▶ To do
Filter the material below and copy out each line that contains the word "privado".

◆ ◆ ◆ ◆ ◆ ◆ ◆

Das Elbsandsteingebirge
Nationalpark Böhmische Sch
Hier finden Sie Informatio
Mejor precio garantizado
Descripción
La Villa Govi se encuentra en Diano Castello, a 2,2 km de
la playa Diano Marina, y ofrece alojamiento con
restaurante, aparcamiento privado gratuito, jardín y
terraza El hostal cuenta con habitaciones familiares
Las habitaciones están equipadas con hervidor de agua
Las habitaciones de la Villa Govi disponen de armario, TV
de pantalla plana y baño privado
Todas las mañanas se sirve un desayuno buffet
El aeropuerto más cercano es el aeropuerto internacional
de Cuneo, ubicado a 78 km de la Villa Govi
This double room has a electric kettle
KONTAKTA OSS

◆ ◆ ◆ ◆ ◆ ◆ ◆

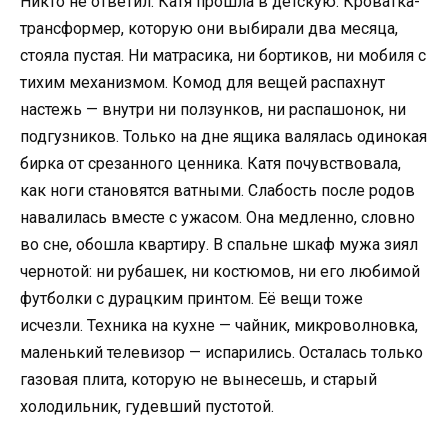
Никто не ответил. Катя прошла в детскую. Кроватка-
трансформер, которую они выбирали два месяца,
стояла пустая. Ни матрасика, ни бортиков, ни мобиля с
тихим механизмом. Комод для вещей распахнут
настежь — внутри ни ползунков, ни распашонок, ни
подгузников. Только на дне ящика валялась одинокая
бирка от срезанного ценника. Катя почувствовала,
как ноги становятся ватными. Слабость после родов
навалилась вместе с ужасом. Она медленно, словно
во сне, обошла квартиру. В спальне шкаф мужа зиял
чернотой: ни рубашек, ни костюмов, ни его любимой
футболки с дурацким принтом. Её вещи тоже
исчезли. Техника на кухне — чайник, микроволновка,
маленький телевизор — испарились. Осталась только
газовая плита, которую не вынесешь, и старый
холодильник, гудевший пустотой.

◆ ◆ ◆ ◆ ◆ ◆ ◆

▶ Solution to this task
restaurante, aparcamiento privado gratuito, jardín y
de pantalla plana y baño privado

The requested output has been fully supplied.